Radek nodded. “Do you think that the jumper, that Sheppard…”

“If Sheppard ran into that thing he had a problem,” Ronon said. “Ten times the firepower.”

“What are the Wraith doing here?” Radek said, scrambling to his feet. “The energy shield should prevent them from getting in, and that ship is much too large to go through the Stargate.”

“I don’t know.” Ronon looked after the cruiser, shading his eyes against the bright sun. “But I think we’re in big trouble.”

Chapter Two

Teyla Emmagan hurried through the trees surrounding the oasis, her shoulder a dull throb of pain. The hot sun beat down on them. They would not evade the inhabitants of this world for long, and perhaps it was foolish to try.

“Colonel,” she said. “There is little point in running. We cannot hope to elude them.” Certainly if they left the trees and took off across the desert they would be easily spotted, and the cover around the oasis was by no means dense enough to hide effectively. “It would be better to seek them out.”

Sheppard stopped, turning back with the P90 ready in his hands. “You have a point,” he said. Sweat stood upon his face and the dressing that covered the wound to his head was already soaked through with blood. He didn’t look good.

There were distant shouts and the sounds of running feet. Someone yelled, “That way!”

They stood together beneath a stand of palm trees, shoulder to shoulder, a quarter turn off each other, covering overlapping fields of fire. It was hard to hold the heavy weapon with her right hand alone, and her left was entirely useless.

“I do not sense the Wraith,” Teyla said. “They are not close. All these are human.” Of course, she thought, she would not sense the Wraith cruiser unless it were near. She was not certain what the range of her Gift was, but surely only a few miles, forty at most, or more likely twenty. But enough to know that there were no Wraith among the pursuers bearing down on them.

“Understood,” John said, nodding sharply. “Let’s see what we can do with these guys.” He did not have to tell her to hold fire. Teyla knew that.

They came out of the trees cautiously, mostly villagers, wearing knee length tunics of light colored cloth, stained with work and toil.

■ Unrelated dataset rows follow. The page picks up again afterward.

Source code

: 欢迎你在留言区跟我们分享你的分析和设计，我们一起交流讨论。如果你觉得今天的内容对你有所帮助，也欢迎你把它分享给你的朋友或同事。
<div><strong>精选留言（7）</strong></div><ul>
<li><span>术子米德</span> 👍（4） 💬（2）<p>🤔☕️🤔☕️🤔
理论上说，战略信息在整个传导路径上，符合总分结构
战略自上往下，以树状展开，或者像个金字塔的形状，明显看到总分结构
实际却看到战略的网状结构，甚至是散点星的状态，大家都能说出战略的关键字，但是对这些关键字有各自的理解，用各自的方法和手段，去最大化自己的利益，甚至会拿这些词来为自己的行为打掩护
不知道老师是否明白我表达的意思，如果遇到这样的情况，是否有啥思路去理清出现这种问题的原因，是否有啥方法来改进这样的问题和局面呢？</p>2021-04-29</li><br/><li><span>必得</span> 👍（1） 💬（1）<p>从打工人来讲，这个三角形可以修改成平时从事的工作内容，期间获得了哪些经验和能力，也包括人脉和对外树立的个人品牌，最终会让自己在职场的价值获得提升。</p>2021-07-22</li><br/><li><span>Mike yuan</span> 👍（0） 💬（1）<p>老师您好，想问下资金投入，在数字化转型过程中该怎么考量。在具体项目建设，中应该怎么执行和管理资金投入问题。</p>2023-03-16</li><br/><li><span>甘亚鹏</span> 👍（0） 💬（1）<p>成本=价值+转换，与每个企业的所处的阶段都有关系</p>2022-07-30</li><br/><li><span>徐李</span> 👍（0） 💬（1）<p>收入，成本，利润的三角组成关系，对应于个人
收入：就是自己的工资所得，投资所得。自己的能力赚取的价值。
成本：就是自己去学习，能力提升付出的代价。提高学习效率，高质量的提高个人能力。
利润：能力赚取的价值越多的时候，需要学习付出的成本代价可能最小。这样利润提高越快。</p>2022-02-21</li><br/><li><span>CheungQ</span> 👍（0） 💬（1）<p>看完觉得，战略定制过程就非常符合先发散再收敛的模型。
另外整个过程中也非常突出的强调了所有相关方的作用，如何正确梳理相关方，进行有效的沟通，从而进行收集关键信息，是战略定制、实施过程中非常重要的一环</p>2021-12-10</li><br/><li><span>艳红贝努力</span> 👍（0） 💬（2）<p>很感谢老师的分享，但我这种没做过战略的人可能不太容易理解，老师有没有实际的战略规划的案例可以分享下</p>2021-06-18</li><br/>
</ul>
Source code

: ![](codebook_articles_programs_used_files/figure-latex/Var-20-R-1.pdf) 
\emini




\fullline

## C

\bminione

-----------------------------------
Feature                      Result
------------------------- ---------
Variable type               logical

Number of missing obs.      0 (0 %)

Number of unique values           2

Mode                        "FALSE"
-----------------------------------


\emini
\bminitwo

They were barefooted, and carried a variety of farm implements, stopping short when they saw her and Sheppard in the shadow of the trees.

Teyla could see the thought cross his face. “It would cost too much,” Teyla said quietly. “We would have to kill dozens to break out.” Possible, with the automatic weapons, but a terrible thing, to shoot villagers who had come to investigate the crash and as yet had threatened nothing.

John grimaced. “I know. I got that a long time ago.” Teyla had learned that it was not the way he did things, had seen it on Athos when the men from Earth first came there. Colonel Sumner thought nothing of her people, regarded them little, but Sheppard always saw them real and whole.

“We are friendly,” Teyla called out. “You see that we are human, and our ship has crashed.”

John gave them his most ingratiating smile, the one Teyla had begun to think of as the Smile of Wrongness, because it only appeared when something was badly wrong. “Hi, everybody.”